State-of-the art ChemE Unit Ops Lab open for business

The bad news: The Chemical Engineering building is closed for a years-long renovation. The good news: The department’s Unit Ops Laboratory has been relocated to the Nuclear Science building, and there are 13 new pieces of equipment in the teaching lab. 

This new equipment is thanks to a $500,000 contribution from the Herbert Wertheim College of Engineering. The lab’s vision was conceived by former department chair Carlos Rinaldi-Ramos, Ph.D.   

ChemE students take courses in the lab during their junior and senior years.  

The student chapter of the American Institute of Chemical Engineers, known as AIChE, has two design teams that work on their projects in the lab. The ChemE Car team won the regional competition in the spring and qualified for nationals. The ChemE Cube team also qualified for their national competition via a virtual design presentation, said LiLu Funkenbusch, Ph.D., the Unit Operations Lab director and an instructional assistant professor.    

The lab features a new, state-of-the-art fast protein liquid chromatograph (FPLC) unit and a tangential flow filtration unit (TFF). Both units are used in bioprocessing separation (separating waste proteins out of vaccines, for example), according to Funkenbusch. 
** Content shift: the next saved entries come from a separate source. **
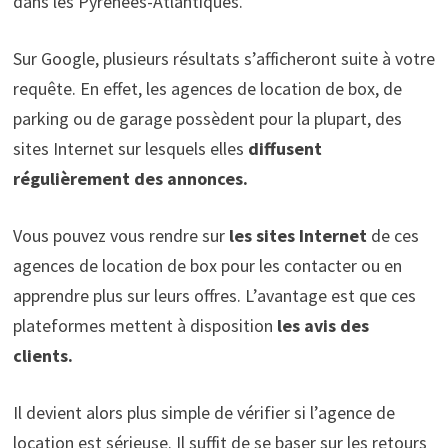
dans les Pyrénées-Atlantiques.
Sur Google, plusieurs résultats s’afficheront suite à votre
requête. En effet, les agences de location de box, de
parking ou de garage possèdent pour la plupart, des
sites Internet sur lesquels elles
diffusent
régulièrement des annonces.
Vous pouvez vous rendre sur
les sites Internet
de ces
agences de location de box pour les contacter ou en
apprendre plus sur leurs offres. L’avantage est que ces
plateformes mettent à disposition
les avis des
clients.
Il devient alors plus simple de vérifier si l’agence de
location est sérieuse. Il suffit de se baser sur les retours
“Bioprocessing/pharmaceuticals is a growing field for our students, and these are some of the most used unit operations in those areas. We purchased Cytiva units, which are gold standards in the industry. They even include the same control software that the larger units in actual drug/vaccine facilities use,” Funkenbusch said. 

Some of the other units are more common in teaching labs, as the department wants to focus on the units students likely will see in their careers, such as pumps, heat exchangers and reactors. All of the new units are computer-controlled.  

“This provides our students with a more realistic experience since very few industrial-scale processes require engineers to physically go out into the facility to manipulate controls,” Funkenbusch said. 

The two-story distillation columns were replaced with a new unit that’s about 10 feet tall. The old filtration unit and packed bed system were repurposed into tangential flow filtration and chromatography units to reflect the types of equipment graduates will encounter. 

Students learn about chemical and process safety, outlining specific hazards through training on the first day of class and analyzing every experiment prior to running it. 

Maintaining the equipment falls to ChemE Staff Engineer Preston Towns.  

“It’s not hard to maintain any individual unit, but we’ve got about 15 pieces of equipment. The new ones have quirks we need to figure out and sometimes fix, and the old ones are aging and frequently need a tune-up. It’s a lot of work, and we’re very lucky to have Preston helping us out,” said Funkenbusch. 

Even though some of the equipment is new, there were many things to optimize. One item on the wish list was a manifold for the modular heat exchanger, which allows students to open and close valves to use an individual heat-exchanger module rather than requiring them to remove and attach hoses and tubes to the control unit each time.  

Towns built that set up, and he is working to streamline modular reactors in a similar fashion. 

The old Unit Ops Lab was about 10,000 square feet. But for now, it is squeezed into about 2,500 square feet. Once the department moves back into the remodeled building, the teaching labs will expand back up to about 6,000 square feet. Most of the additional 3,500 square feet will be dedicated to adding new experiences and experiments.  

The new lab will also house a bioprocessing lab and a semiconductor fabrication space with a lithography machine to introduce students to this rapidly growing industry.